Diyalog, müzakere ve barış -1

Dershaneler konusu gündemdeki yerini korumakla birlikte görüşme ve görüş almalardan sonra ocak 2014’te kararlaşmaya gidilecek gibi bir durum ortaya çıktı şimdi. Bu konuda yazmayı düşünüyordum, ancak pazar günü Dicle Toplumsal Araştırmalar Merkezinin Barış ve Müzakere Süreci ile ilgili olarak düzenlediği kapsamlı toplantıdan sonra bu toplantının içeriği ve sonuçları üzerinde yazmaya karar verdim.
Ana konuya geçmeden önce Adıyaman’da Alevilere ait evlerin işaretlenmesini protesto ettiğimi ve bu konunun daha önceki benzer çirkinliklerde sergilenen “çocuklar yapmıştır” türünden hamasi açıklamalarla geçiştirilmemesi gerektiğinin altını çizdiğimi belirtmek istiyorum.
Toplantıda BDP Eş Genel Başkanı Selahattin Demirtaş, süreçle ilgili önemli ve anlamlı açıklamalar yaptı. Önerilerini sundu. Ardından Gazeteci/Akademisyenler Prof. Dr. Hüseyin Yayman, Prof. Dr. Mithat Sancar, Deniz Zeyrek ve Abdülkadir Selvi kısa değerlendirmeler yaptılar. Daha sonra da genel bir soru cevap faslıyla devam edildi.
S. Demirtaş, sorunun muhataplarıyla konuşulmaya başlanmasının kazanım olduğunu belirterek bu durumun kabullenilmesi gerektiğini çünkü bunun alternatifinin savaş olduğunu söyledi. A. Öcalan’ın Newroz mesajının bir mutabakat metni olduğunu vurguladı. Sürecin bunların üzerine ekleneceklerle inşa edileceğini ama bu konuda belirsizlik olduğunu da ekledi. Görüşmeleri uluslararası kriterler ışığında bir mekanizmaya dönüştürmek zorunda olduğumuzu belirterek müzakerenin başlamasını ve mutabakata saygı duyulmasını beklediklerini söyledi. A. Öcalan’ın dış dünya ile temasının sağlanmasının önemine de değinerek boş havuzda A. Öcalan’ın yüzemeyeceğinin altını çizdi. Masada 3. bir gözün bulunmasının ve sürecin yasal güvenceye kavuşturulmasının gerekliliğini de özellikle belirtti.

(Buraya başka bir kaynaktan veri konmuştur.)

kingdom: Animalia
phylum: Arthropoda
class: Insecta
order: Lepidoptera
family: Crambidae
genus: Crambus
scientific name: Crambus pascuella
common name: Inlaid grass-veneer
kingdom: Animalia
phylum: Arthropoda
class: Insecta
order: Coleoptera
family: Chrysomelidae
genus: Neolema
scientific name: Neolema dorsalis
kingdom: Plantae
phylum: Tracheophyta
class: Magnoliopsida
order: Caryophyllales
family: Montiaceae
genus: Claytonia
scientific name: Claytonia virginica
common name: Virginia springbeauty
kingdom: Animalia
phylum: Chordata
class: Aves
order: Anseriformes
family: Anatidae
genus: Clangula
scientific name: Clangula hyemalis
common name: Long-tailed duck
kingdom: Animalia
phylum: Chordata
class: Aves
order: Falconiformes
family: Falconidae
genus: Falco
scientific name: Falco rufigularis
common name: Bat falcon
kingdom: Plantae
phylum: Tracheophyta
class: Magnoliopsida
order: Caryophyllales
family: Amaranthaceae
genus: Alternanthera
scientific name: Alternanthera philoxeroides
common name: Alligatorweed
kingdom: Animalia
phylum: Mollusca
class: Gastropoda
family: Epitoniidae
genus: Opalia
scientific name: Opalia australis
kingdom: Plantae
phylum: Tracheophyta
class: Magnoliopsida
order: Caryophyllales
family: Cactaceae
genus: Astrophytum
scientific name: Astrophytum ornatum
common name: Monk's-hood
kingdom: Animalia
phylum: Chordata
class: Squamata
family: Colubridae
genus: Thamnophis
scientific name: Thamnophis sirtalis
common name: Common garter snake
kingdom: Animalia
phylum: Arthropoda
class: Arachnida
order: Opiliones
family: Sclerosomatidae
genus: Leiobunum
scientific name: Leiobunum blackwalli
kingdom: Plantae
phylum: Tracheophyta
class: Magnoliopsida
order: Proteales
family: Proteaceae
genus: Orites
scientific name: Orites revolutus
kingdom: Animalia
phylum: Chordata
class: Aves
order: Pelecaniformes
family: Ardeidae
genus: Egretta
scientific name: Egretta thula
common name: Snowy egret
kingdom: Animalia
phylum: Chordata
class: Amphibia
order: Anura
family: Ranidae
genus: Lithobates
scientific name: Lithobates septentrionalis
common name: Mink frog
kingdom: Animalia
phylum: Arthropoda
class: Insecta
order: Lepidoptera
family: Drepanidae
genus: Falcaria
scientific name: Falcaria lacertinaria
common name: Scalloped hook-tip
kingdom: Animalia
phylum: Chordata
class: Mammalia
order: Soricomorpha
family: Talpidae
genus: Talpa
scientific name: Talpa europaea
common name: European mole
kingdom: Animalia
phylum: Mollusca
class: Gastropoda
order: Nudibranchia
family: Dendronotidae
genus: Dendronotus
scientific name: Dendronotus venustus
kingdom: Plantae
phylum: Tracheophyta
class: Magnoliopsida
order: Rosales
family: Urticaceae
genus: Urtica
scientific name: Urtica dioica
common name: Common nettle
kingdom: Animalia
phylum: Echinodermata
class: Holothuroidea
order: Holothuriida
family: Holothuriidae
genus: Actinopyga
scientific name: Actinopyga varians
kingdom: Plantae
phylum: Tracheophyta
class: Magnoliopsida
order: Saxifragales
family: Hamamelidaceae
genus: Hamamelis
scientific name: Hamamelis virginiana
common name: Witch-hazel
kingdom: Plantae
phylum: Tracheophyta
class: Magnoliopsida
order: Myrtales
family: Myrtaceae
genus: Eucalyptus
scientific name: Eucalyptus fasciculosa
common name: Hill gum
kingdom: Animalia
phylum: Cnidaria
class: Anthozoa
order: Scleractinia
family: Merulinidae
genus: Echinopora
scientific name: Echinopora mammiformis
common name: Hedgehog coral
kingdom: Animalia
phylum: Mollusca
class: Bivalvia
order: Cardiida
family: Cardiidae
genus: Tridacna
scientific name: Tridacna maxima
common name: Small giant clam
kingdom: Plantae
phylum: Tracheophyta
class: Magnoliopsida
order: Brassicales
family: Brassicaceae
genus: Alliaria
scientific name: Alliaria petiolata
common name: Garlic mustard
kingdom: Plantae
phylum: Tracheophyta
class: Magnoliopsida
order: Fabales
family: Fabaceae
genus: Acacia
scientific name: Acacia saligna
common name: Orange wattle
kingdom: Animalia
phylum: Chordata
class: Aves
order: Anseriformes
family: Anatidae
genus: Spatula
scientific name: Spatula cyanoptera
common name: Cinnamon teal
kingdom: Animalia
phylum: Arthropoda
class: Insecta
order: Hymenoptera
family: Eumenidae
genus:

Önerilen modelin Demokratik Özerklik olduğunu ve 1924 model anlayışla sorun çözülemeyeceğini de vurguladı.
C. Bayık’ın haber bültenlerine düşen son açıklamasıyla birlikte ele alındığında bu vurguların çok önemli hatta yaşamsal olduğu söylenebilir: A. Öcalan’ın koşullarının düzeltilmesi, yasal güvence ve 3. tarafın gerekliliği. Kuşkusuz görüşmelerin müzakereye evrilmesi için A. Öcalan’ın müzakereci olarak yasayla güvence altına alınmış bir masada gözlemci bir tarafın varlığında yer almasını istemek yerindedir. O halde Hükümet/devlet bu konuda gerekli kolaylaştırıcı ve yasal güvenceye kavuşturucu adımları bir an önce atmalıdır.
Dr. H. Yayman, egemen siyaset tarzlarından başlayarak sorunu demokratik yoldan çözme aşamasına gelindiğini ve İmralı sürecinin liderlik testi, BDP için sadakat ve Hükümet için ise samimiyet ve güven testi olduğunu belirtti. Bu testlerden başarıyla geçildiğini vurgulayarak politik irade ve kararlığın gerekli olduğunu ekleyerek Rojava konusunun da önemli olduğunu vurguladı.
Bence, bu üç sacayağı belirtildiği gibi sağlıklı değildir. Çünkü Hükümet/devlet mutabık kalınan esaslı konularda somut adım atmış değildir. Madem bir mutabakata varılmıştır, o halde bunun derhal hayata geçirilmesinde sonsuz yarar vardır. Aksi takdirde C. Bayık ve S. Demirtaş’tan açıklama ve uyarılar gelmezdi.
Yer darlığı sebebiyle bu önemli konuyu önümüzdeki yazıda işlemeyi sürdüreceğim. Hızla değişen gündemde gereken yere oturmadığını düşündüğüm bu önemli toplantının sonuçları hepimiz açısından ve sürecin geleceği açısından epey anlamlıdır diye düşünüyorum.